Bis in die zweite Hälfte des 20. Jahrhunderts galt es als sicher, dass die Menschen immer intelligenter werden. Doch Ende der 90er werden in mehreren Staaten der westlichen Welt die Bürger wieder dümmer. „Das Niveau der Studenten nimmt von Jahr zu Jahr ab“, klagt so mancher Universitätsprofessor. Auch andere Lehrbeauftragte können ein Lied von der „dümmer werdenden Jugend“ singen. Doch diese Einschätzung ist mehr als das allzu menschliche, pessimistische Gejammer: Seit einigen Jahren sinkt in den westlichen Industrienationen der IQ, bestätigen Wissenschaftler, die sich mit der Veränderung des Intelligenzquotienten befassen.
Es ist hauptsächlich die fluide Intelligenz, die abnimmt. Das ist die Fähigkeit, neue Probleme ohne Rückgriff auf Erfahrungen zu lösen. Dies wird in der Schule kaum vermittelt. Die fluide Intelligenz bestimmt, wie schnell Informationen verarbeitet und wie präzise und gut sie gespeichert werden können.

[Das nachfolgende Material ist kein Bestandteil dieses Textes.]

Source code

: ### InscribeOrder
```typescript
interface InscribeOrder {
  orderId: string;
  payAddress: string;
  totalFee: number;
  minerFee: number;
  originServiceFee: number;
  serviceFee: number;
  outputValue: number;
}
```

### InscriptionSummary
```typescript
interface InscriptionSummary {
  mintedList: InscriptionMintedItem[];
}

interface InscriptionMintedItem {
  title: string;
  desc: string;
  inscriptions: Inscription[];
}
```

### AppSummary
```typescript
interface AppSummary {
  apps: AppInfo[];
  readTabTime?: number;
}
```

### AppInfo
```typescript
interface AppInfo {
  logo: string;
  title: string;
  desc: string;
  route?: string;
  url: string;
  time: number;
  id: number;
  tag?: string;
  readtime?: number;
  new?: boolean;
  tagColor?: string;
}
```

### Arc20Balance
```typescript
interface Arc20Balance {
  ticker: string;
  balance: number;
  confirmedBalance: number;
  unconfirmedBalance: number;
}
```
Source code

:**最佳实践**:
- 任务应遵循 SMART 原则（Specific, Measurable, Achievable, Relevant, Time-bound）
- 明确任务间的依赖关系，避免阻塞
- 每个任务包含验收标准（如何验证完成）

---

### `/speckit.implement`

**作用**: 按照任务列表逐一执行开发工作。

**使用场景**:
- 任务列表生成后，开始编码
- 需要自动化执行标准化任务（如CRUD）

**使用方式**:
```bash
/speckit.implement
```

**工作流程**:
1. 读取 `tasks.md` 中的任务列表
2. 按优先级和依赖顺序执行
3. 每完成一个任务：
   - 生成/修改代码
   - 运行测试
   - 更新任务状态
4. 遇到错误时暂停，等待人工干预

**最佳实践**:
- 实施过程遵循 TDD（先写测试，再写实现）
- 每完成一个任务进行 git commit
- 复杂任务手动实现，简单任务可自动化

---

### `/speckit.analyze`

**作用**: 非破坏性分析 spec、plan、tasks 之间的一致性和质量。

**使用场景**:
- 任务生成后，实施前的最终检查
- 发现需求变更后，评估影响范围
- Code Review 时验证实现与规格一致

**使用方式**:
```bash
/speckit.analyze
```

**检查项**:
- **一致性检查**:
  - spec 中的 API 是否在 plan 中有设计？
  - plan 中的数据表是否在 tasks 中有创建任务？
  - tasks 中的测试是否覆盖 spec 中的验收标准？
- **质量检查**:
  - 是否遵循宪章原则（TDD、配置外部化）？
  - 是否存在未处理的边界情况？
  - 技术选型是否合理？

Dagegen habe sich in der kristallisierten Intelligenz in den vergangenen Jahrzehnten nur sehr wenig geändert. Sie umfasst die ausgewertete Erfahrung, das Wissen sowie den Wortschatz, also Inhalte, die vor allem in der Schule beigebracht werden. Der Rückgang der fluiden Intelligenz in den hoch entwickelten Ländern ist für die Intelligenzforscher insofern erstaunlich, als dass die Intelligenz zuvor jahrzehntelang immer weiter zugenommen hatte. Diesen stetigen IQ-Anstieg entdeckte der neuseeländische Politikwissenschaftler James Flynn, nachdem er die Daten von vierzehn Industrienationen ausgewertet hatte (Flynn-Effekt). Mit Beginn der neunziger Jahre hörte die Steigerung der IQ-Werte auf. Seit 1999 beobachtet man einen Rückgang. Eine Vergleichsstudie an deutschen, österreichischen und Schweizer Kindern deckte für alle drei Nationen geringere Leistungen im Vergleich zu früheren Untersuchungen auf. Die schwindende Intelligenz in den Industrienationen hat wohl mehrere Ursachen. Viele Anforderungen laufen auf einem zu hohen Niveau ab: zu schnell, zu anstrengend, zu abstrakt, unverständlich und undurchschaubar. Überforderte Menschen flüchten sich in weniger anspruchsvolle Alternativangebote wie zum Beispiel Sportsendungen oder reine Unterhaltungssendungen. Dadurch wird das Gehirn weniger gefördert. Außerdem sind viele Menschen passiver als früher und überdenken Informationen nicht aktiv, sondern lassen sich berieseln.